The report showed that the death toll has risen to 109, up from the previous 104.
With the current death toll, the public health institution noted that the case-fatality ratio of the outbreak stood at 16.1 per cent.
NCDC noted that 72 per cent of all confirmed Lassa fever cases were reported from Ondo, Edo, and Bauchi while 28 per cent were reported from two states with confirmed Lassa fever cases.
Of the 72 per cent confirmed cases, Ondo reported 33 per cent, Edo 29 per cent, and Bauchi 10 per cent.
According to the World Health Organisation, Lassa fever is an acute viral hemorrhagic illness caused by the Lassa virus, a member of the arenavirus family of viruses.
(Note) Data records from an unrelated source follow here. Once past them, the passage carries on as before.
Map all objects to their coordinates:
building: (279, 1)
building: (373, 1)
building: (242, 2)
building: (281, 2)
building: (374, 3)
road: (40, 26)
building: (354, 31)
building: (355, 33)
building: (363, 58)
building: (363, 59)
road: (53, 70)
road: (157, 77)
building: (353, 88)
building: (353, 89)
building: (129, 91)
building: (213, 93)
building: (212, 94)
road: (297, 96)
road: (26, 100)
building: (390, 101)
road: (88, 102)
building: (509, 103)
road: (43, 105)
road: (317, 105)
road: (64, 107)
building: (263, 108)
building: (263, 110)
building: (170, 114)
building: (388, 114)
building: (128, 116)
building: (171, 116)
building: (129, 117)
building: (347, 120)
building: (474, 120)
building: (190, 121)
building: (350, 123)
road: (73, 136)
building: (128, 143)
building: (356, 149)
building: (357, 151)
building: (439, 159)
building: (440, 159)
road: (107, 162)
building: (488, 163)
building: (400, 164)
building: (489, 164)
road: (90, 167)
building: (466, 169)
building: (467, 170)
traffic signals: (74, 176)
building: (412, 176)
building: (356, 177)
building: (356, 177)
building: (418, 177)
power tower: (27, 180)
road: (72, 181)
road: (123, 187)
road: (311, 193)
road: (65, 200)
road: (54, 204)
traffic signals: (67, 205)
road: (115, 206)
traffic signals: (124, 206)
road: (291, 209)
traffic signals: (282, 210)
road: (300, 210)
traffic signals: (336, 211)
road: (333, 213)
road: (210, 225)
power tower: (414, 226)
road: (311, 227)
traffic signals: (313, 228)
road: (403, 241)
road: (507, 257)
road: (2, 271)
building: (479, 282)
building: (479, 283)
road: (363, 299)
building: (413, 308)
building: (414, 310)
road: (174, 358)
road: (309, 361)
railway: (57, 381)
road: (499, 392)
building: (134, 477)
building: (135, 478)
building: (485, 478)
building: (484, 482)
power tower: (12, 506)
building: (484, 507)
Humans usually become infected with the Lassa virus through exposure to food or household items contaminated with the urine or faeces of infected Mastomys rats. The disease is endemic in the rodent population in parts of West Africa.
Lassa fever is known to be endemic in Benin, Ghana, Guinea, Liberia, Mali, Sierra Leone, Togo, and Nigeria, but probably exists in other West African countries as well.
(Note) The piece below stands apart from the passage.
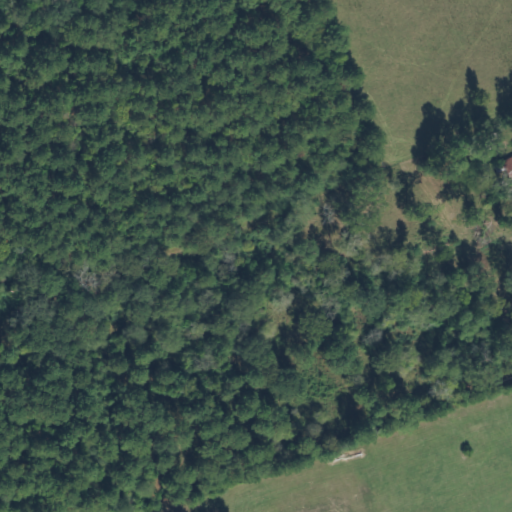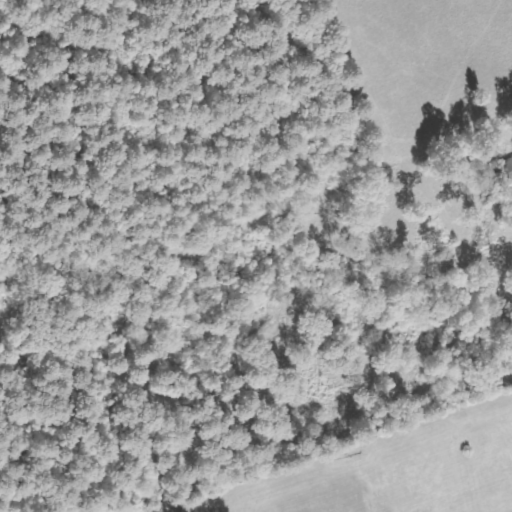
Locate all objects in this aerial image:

“In week 9, the number of new confirmed cases decreased from 59 in week 8 2023 to 40 cases. These were reported from Bauchi, Ondo, Taraba, Edo, and Ebonyi States.
“Cumulatively from week 1 to week 9, 2023, 109 deaths have been reported with a case fatality rate (CFR) of 16.1 per cent which is lower than the CFR for the same period in 2022 (18.6 per cent).
“The predominant age group affected is 21-30 years (Range: 1 to 93 years, Median Age: 32 years). The male-to-female ratio for confirmed cases is 10.8.
“The number of suspected cases increased compared to that reported for the same period in 2022.
“One new Healthcare worker was affected in the reporting week nine,” the report read in part.